The 49-year-old recalled his first meeting with Cronje. “When I was young, I suffered from epilepsy, which meant that I was the only kid to wear a helmet on the cricket field. Hansie’s father (Ewie) believed that I was a good player, so he told Hansie to ‘go and watch the kid with a white helmet’. After the match, Hansie didn't speak to me, he just shook my hand. Hansie always joked that it was easy to spot me because of the helmet,” Rhodes said.
Cronje was outstanding as a leader, Rhodes said, “Hansie was earmarked to be the South Africa skipper when he was just 18. He was the South Africa Schools captain, and I was the vice-captain. Way back in 1987, the Convener of the Selection Committee told me that one day, if and when South Africa re-enters international cricket, Hansie will be the captain of the national team. Hansie understood man-management and people-skills way before these aspects became the norm.”
As for Cronje’s downfall, Rhodes believes that it was caused by Cronje’s fondness for making easy money. “It was never really about taking money to lose a match or under-performing. Hansie initially took easy money for doing nothing, and as time went on, they (bookies) wanted him to force a particular result. He felt that he had to deliver on their demands, because he had taken their easy money earlier,” he said.
Asked if cricket fans should forgive Cronje for his digressions, Rhodes replied, “You can’t just forget and forgive the bad things he did easily. But at the same time, if you hold it against him for the rest of your life, the only person suffering is you. Hansie has moved on; he’s gone to a different place. Obviously, the bad things he did was very hard for all of us to accept. But he was the only cricketer to admit his wrongs; everyone else just denied it.”

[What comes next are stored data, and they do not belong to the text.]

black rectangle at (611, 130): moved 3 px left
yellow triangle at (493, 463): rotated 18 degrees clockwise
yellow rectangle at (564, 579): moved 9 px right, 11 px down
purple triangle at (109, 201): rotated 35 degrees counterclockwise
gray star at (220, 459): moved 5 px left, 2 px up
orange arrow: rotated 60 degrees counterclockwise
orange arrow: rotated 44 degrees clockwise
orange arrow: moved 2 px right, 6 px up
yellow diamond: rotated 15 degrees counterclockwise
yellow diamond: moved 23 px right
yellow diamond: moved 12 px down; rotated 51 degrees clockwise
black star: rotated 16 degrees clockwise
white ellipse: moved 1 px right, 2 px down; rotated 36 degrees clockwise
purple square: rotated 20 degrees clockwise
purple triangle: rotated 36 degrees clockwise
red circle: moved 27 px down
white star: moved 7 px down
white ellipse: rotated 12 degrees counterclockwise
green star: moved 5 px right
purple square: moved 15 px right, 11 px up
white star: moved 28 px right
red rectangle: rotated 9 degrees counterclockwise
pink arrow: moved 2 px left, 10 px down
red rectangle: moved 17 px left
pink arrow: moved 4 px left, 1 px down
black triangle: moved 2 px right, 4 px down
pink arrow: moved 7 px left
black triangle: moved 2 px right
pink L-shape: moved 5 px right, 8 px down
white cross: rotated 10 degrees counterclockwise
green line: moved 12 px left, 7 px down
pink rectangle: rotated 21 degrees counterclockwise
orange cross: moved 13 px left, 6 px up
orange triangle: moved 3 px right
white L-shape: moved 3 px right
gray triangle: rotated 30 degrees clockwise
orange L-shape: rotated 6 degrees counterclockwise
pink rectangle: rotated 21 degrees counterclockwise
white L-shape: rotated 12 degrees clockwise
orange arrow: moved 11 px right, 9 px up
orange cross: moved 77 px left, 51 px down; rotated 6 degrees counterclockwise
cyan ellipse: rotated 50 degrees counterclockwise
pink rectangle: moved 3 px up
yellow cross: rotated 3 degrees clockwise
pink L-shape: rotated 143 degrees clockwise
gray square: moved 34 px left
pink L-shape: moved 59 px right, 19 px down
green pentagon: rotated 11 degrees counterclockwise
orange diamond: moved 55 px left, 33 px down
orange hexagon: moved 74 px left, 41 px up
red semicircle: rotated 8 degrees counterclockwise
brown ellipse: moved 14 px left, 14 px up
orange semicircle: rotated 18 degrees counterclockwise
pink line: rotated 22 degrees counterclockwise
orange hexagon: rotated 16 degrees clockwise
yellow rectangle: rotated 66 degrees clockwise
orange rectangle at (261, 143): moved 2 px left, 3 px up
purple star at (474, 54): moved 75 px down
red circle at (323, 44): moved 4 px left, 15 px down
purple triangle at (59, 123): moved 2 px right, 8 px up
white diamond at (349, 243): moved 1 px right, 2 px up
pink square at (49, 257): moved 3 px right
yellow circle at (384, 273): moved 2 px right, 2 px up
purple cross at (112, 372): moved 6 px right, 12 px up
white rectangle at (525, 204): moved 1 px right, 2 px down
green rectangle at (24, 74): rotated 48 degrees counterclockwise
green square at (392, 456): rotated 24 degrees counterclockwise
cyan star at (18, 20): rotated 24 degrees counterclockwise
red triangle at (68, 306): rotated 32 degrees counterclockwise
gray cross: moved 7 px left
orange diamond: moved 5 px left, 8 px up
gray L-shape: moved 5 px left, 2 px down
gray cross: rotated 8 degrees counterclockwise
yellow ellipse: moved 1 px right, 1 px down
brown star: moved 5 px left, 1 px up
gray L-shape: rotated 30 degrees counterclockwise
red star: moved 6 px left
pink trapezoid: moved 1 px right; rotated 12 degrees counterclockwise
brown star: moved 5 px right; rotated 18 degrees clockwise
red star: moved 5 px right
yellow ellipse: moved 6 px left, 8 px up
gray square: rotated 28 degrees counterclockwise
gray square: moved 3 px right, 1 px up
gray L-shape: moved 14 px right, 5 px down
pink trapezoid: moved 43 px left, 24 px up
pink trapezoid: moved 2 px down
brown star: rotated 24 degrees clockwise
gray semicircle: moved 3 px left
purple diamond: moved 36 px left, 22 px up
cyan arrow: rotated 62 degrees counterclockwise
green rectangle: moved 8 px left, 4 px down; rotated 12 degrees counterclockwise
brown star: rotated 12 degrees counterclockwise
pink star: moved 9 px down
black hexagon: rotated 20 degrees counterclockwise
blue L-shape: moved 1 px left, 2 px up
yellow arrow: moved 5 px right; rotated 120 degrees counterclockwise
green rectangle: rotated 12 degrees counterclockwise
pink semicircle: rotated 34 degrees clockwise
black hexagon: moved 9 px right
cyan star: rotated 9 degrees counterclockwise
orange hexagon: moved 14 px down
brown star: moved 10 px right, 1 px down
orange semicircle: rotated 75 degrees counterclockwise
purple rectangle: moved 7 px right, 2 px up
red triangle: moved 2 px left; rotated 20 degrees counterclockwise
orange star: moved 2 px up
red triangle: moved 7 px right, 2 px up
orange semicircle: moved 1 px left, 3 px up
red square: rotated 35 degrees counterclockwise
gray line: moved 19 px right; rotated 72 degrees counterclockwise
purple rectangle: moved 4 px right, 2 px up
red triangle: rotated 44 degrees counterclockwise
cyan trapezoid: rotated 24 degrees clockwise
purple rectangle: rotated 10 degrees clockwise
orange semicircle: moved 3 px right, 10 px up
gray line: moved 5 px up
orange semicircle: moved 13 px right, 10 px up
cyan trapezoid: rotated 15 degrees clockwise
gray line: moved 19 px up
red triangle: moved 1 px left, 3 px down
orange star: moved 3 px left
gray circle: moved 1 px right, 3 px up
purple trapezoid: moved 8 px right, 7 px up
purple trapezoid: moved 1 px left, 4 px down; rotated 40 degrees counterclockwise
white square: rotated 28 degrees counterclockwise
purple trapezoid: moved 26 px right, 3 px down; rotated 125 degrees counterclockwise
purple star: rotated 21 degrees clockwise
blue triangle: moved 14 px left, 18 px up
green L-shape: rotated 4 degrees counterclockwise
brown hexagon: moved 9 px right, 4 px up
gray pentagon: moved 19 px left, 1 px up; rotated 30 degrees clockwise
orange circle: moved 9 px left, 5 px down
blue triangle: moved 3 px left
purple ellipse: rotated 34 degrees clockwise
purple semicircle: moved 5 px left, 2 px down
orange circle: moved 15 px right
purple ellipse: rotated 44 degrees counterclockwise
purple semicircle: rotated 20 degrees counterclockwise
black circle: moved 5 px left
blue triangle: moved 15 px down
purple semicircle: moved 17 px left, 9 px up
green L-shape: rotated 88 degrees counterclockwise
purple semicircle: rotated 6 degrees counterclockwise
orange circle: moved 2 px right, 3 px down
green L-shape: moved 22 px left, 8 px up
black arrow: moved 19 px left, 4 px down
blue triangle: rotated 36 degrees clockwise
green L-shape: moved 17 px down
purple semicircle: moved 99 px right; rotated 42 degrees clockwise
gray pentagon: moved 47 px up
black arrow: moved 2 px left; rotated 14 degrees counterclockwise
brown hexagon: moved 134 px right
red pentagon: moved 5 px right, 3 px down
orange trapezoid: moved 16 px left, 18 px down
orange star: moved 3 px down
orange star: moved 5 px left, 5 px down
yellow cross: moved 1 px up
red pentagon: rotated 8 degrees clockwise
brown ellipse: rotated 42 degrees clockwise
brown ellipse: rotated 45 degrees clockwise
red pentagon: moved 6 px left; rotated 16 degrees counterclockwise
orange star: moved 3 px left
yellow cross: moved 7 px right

It pains Rhodes a great deal that Cronje never got a chance at redemption. “If Hansie was still with us, he could have had a positive role to play in the world of cricket. The ICC or Cricket South Africa could have utilised him as someone who can speak out and say, ‘Hey guys, there are ways to make easy money, but don’t do it, because the consequences are severe.' He could have even worked with the ICC Anti-Corruption Unit. When someone with deep life experience tells you something, it resonates strongly. Hansie himself was keen to take an evangelical approach to preach about playing cricket the right way,” Rhodes said, “But that aeroplane crash robbed Hansie of the chance to redeem himself.”